Which is weird. He is, after all, a student of U.S. history.
Meanwhile, the nut jobs are commandeering much of what passes for "debate" on the health-care reform. They're busy ginning up phony claims, scaring people with fact-free premises, fanning the flames of paranoia.
There's a lot of free-floating rage out there among the Obama-haters, much of it to no avail. All it needed was the right channel, and health care seems to be it. This is their chance to push the president over a cliff. Sen. Jim DeMint, R-S.C., said as much in a July conference call with conservative activists.
"If we're able to stop Obama on this," he said, "it will be his Waterloo. It will break him."
Thus, town hall attendees are hollering about "socialism," even though a good number of them would be sicker or dead if not for such "socialist" programs as pooled health insurance, Medicare and Medicaid.
Investor's Business Daily editorialized that any resemblance to United Kingdom-style health care would mean people like physicist Stephen Hawking "wouldn't have a chance." Oops.
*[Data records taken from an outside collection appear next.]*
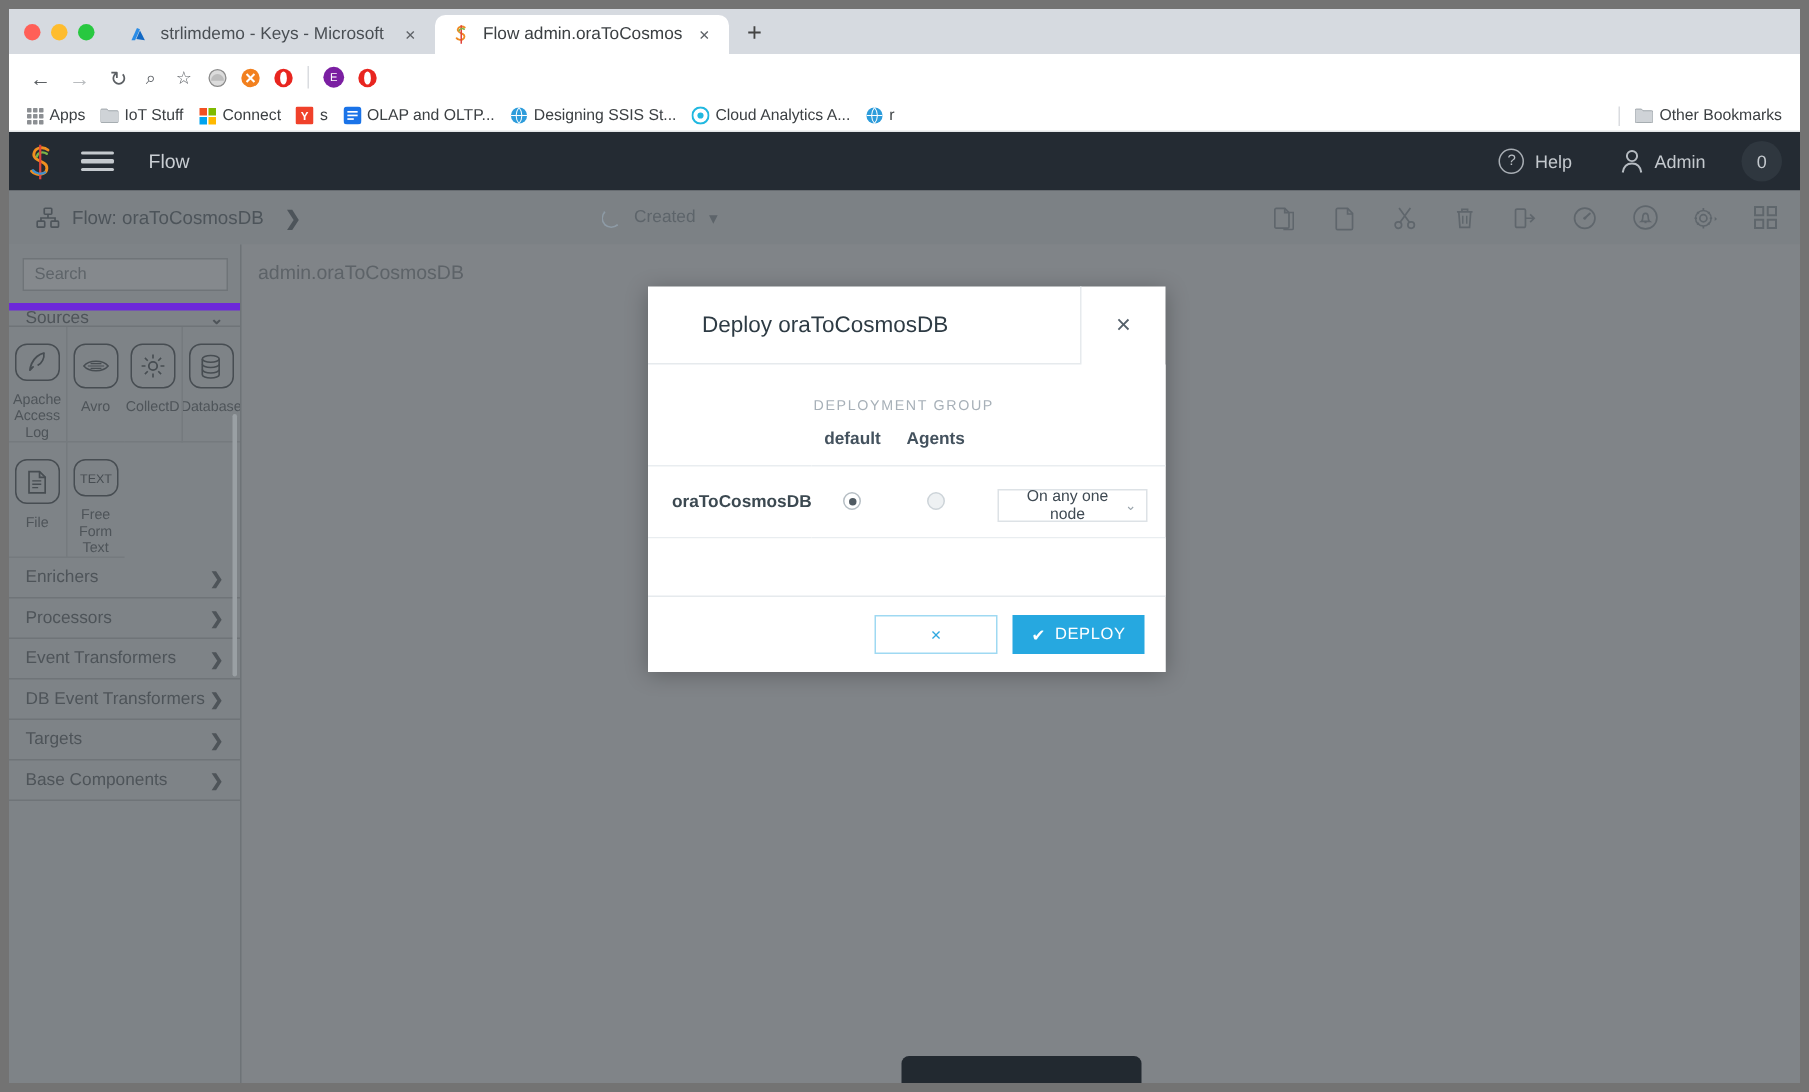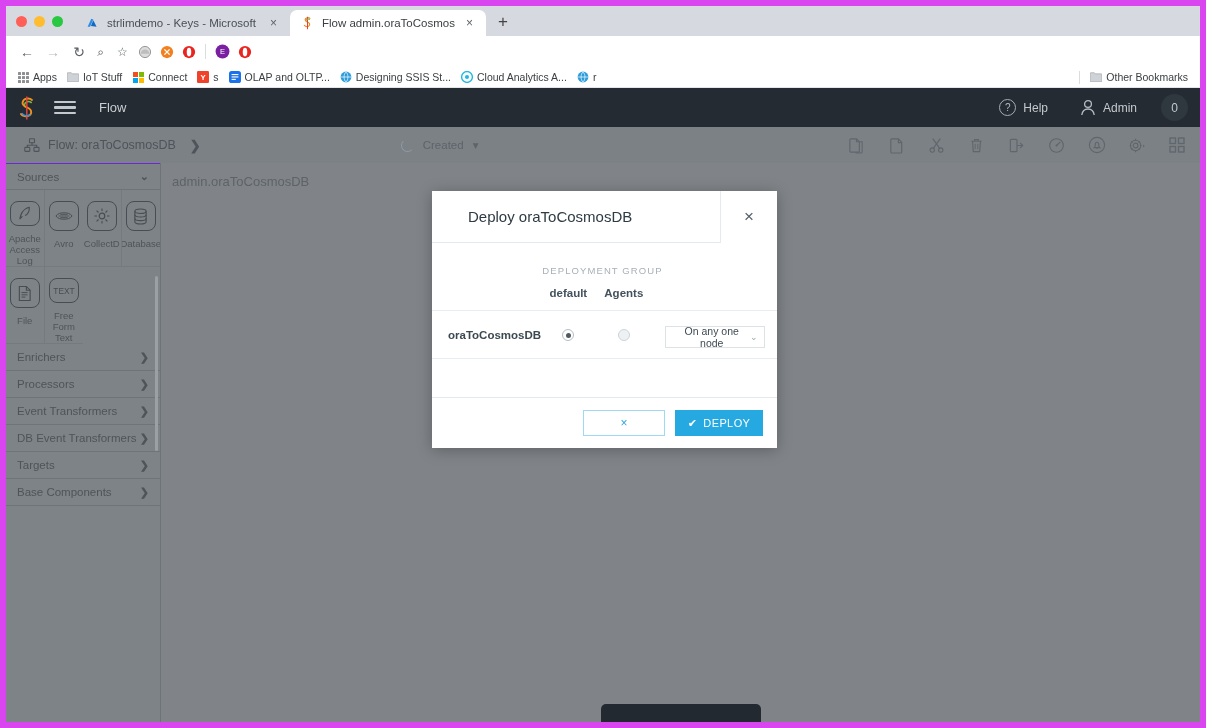--- a/index.html
+++ b/index.html
@@ -14,7 +14,7 @@
   #screen {
     position: relative;
     width: 1206px; height: 728px;
-    background: #d946ef;
+    background: #737373;
   }
   #browser {
     position: absolute;

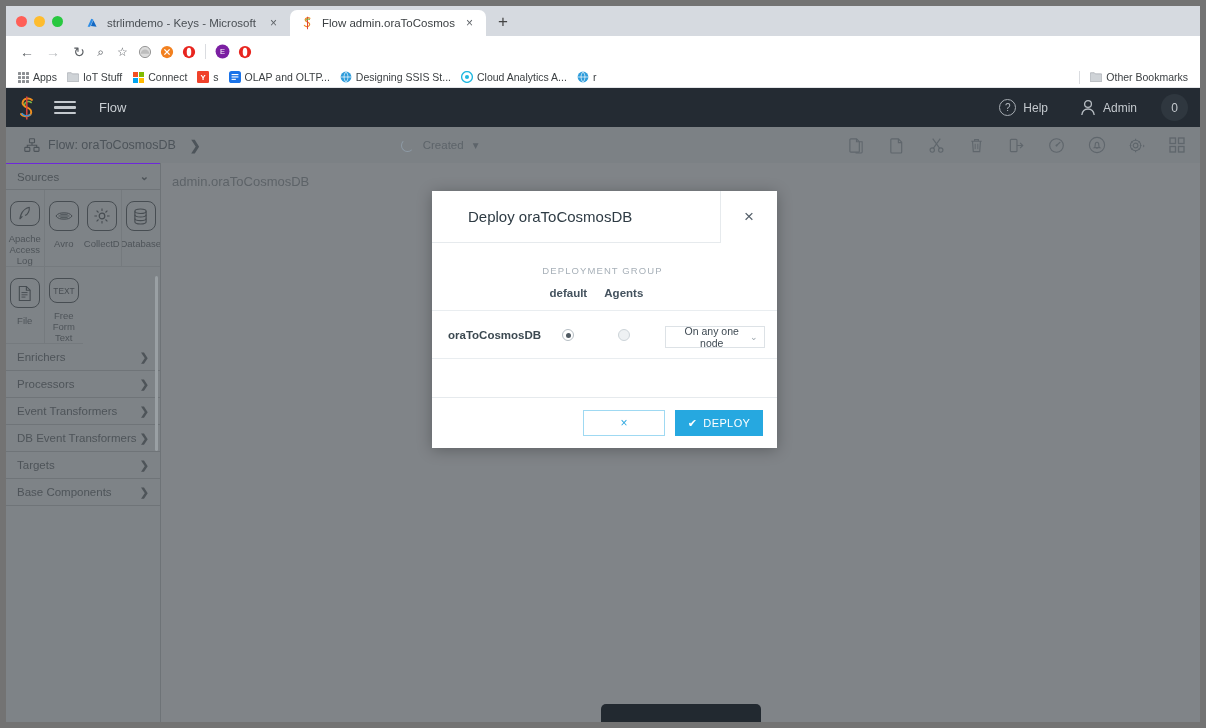--- a/index.html
+++ b/index.html
@@ -618,6 +618,9 @@
       </div>
 
       <div class="palette">
+        <div class="psearch">
+          <input type="text" placeholder="Search" style="">
+        </div>
 
         <div class="pgroup">
           <span>Sources</span>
Mr. Hawking happens to live in England. In response to the editorial, he told The Guardian that the opposite was true about the National Health Service: "I have received a large amount of high-quality treatment without which I would not have survived."
Sarah Palin is fulminating about "death panels," as if counseling on end-of-life issues equals euthanasia.
And Charles Grassley, the GOP senator from Iowa, is telling constituents "you have every right to fear" a government program to determine if you're "going to pull the plug on Grandma."
Pull the plug on Grandma? If we can't blunt this kind of nonsense with calm and reasoned discussion, there's only one other way to go.
The Republican health-care plan calls for unisex bathrooms. Pass it on.